Campbell died Tuesday in Nashville. He was 81. Right up until the end, he did what he loved, surrounded by the people he loved; his backing band in I’ll Be Me included three of his children. By the end of the film, his memory is getting markedly worse. But as his daughter Ashley’s single “Remembering” put it, “Daddy don’t you worry / I’ll do the remembering.”
He was born the seventh of 12 children in Delight, Arkansas; he heard all the jokes, and laughed at them, and made plenty himself. As a solo performer, Campbell’s biggest hits—including “By the Time I Get to Phoenix” and “Wichita Lineman” from the ’60s, and “Rhinestone Cowboy” and “Southern Nights” from the ’70s—are both colossal and, as Springsteen put it, simple in the best way, syrupy and soothing, with a weapons-grade crooning pleasantness. He was never quite cool, perhaps, but he never tried to be. The true outlaws never identify themselves as such.

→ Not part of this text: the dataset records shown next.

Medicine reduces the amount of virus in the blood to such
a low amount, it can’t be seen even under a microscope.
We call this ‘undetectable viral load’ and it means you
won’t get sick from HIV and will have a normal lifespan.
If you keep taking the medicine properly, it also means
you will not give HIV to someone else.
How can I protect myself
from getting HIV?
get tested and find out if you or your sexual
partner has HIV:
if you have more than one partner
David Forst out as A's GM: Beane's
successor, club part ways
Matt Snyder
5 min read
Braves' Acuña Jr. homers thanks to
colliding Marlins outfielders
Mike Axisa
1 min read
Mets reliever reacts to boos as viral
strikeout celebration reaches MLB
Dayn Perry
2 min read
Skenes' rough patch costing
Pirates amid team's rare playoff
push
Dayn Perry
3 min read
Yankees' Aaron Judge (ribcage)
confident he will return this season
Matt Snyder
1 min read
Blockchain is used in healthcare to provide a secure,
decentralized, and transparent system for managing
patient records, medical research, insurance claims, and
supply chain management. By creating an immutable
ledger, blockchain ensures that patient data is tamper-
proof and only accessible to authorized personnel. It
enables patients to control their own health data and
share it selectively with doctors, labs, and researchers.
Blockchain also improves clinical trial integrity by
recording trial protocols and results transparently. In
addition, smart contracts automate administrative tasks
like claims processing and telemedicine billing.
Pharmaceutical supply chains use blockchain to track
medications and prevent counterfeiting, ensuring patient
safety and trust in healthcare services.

Before the hits even began, Campbell had proved himself a master session musician, hooking up in the early ’60s with legendary studio band the Wrecking Crew, backing everyone from Elvis to Merle Haggard to Frank Sinatra. He also joined the Beach Boys for a spell, playing on Pet Sounds and filling in for Brian Wilson on tour. He was a legitimately great guitar player—in I’ll Be Me, his most intense and focused and truly present moments seem to occur mid-solo. His fame established, he proved himself onscreen, too, starring opposite John Wayne in 1969’s True Grit and hosting CBS variety show The Glen Campbell Goodtime Hour from 1969 to 1972. (Steve Martin partly got his start as one of the show’s writers.)

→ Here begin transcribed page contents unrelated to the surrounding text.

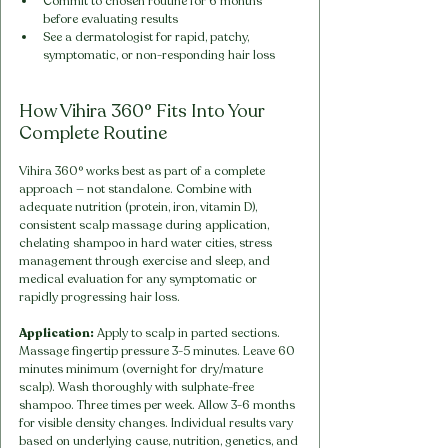
Commit to chosen routine for 6 months 
before evaluating results
See a dermatologist for rapid, patchy, 
symptomatic, or non-responding hair loss
How Vihira 360° Fits Into Your 
Complete Routine
Vihira 360° works best as part of a complete 
approach — not standalone. Combine with 
adequate nutrition (protein, iron, vitamin D), 
consistent scalp massage during application, 
chelating shampoo in hard water cities, stress 
management through exercise and sleep, and 
medical evaluation for any symptomatic or 
rapidly progressing hair loss.
Application:
 Apply to scalp in parted sections. 
Massage fingertip pressure 3-5 minutes. Leave 60 
minutes minimum (overnight for dry/mature 
scalp). Wash thoroughly with sulphate-free 
shampoo. Three times per week. Allow 3-6 months 
for visible density changes. Individual results vary 
based on underlying cause, nutrition, genetics, and 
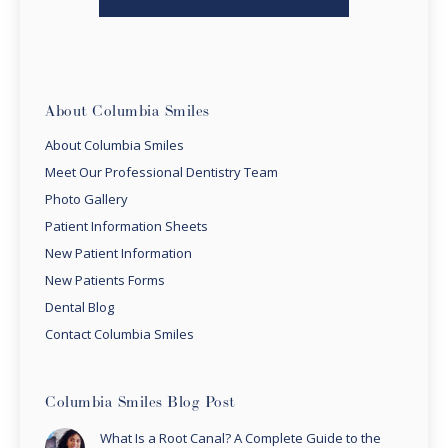
About Columbia Smiles
About Columbia Smiles
Meet Our Professional Dentistry Team
Photo Gallery
Patient Information Sheets
New Patient Information
New Patients Forms
Dental Blog
Contact Columbia Smiles
Columbia Smiles Blog Post
What Is a Root Canal? A Complete Guide to the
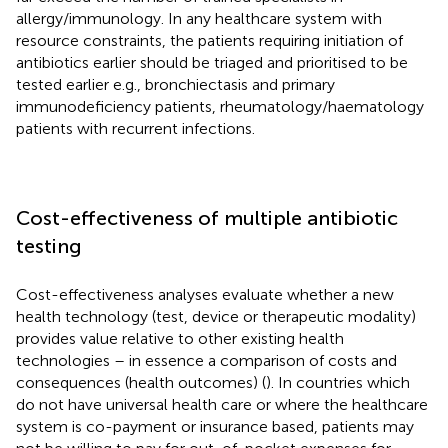
allergy/immunology. In any healthcare system with
resource constraints, the patients requiring initiation of
antibiotics earlier should be triaged and prioritised to be
tested earlier e.g., bronchiectasis and primary
immunodeficiency patients, rheumatology/haematology
patients with recurrent infections.
Cost-effectiveness of multiple antibiotic
testing
Cost-effectiveness analyses evaluate whether a new
health technology (test, device or therapeutic modality)
provides value relative to other existing health
technologies – in essence a comparison of costs and
consequences (health outcomes) (
). In countries which
do not have universal health care or where the healthcare
system is co-payment or insurance based, patients may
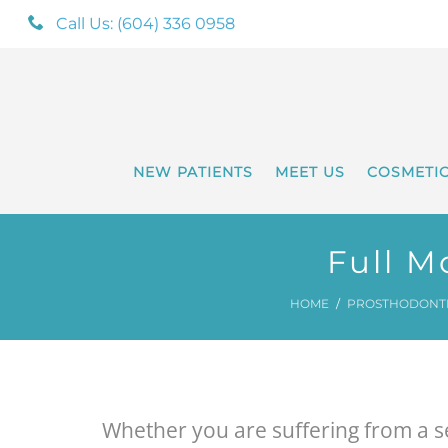
Call Us: (604) 336 0958
NEW PATIENTS
MEET US
COSMETI
Full M
HOME
PROSTHODONTIC
Whether you are suffering from a se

Campbell made more than 60 records and sold 45 million copies. His career waned as the ’70s dragged on, and he was not immune to the rockier aspects of the superstar arc: the multiple marriages (Kimberly was his fourth wife), his struggles with substance abuse, a 2003 DUI arrest. But he seemed to have stabilized, emotionally and professionally, by the time of his Alzheimer’s diagnosis, which kicked off one of the more remarkable—and discomfiting, and ultimately heartening—farewell tours in the country-star canon.
His last two albums with new material, 2011’s Ghost on the Canvas and this year’s covers-heavy Adiós, don’t bother with subtext, from the titles on down. As he puts it on Ghost’s “A Better Place”:
Some days I’m so confused, Lord
My past gets in my way
I need the ones I love, Lord
More and more each day
The one that gets me on that record is his cover of Guided by Voices’ “Hold on Hope,” an indie-rock power ballad he refashions into an offbeat elegy, delivered with a wink as you blink to keep from crying. I never knew what this song was about, and now I know.
Look at the talkbox
Mute frustration
At the station
There rides the cowboy
His campfire flickering
On the landscape
The whole of I’ll Be Me is like this, poignant and vulnerable, lovingly questioning whether putting him onstage in this condition was the right thing to do, and concluding that how he felt about it was the only thing that really mattered. “To have your children sing your songs when you can’t,” concluded a pained but admiring concert review from Jon Caramanica in The New York Times. “What a beautiful thing that is.”
The film closes with an in-studio reunion with his old buddies in the Wrecking Crew, cutting one last song, called “I’m Not Gonna Miss You.” The scene plays out like a delicate, distinctly Glen Campbellesque spin on Johnny Cash’s “Hurt” video, an emphatic wave goodbye that can’t help but retain a cheerfulness that only makes it hit harder. “That wasn’t exactly the Glen Campbell that we had known,” country singer Larry Gatlin notes diplomatically earlier in the film, after a shaky but ultimately triumphant Nashville show where the source of both the joy and the pain was the certainty that it would be among Campbell’s last. “But he still was.”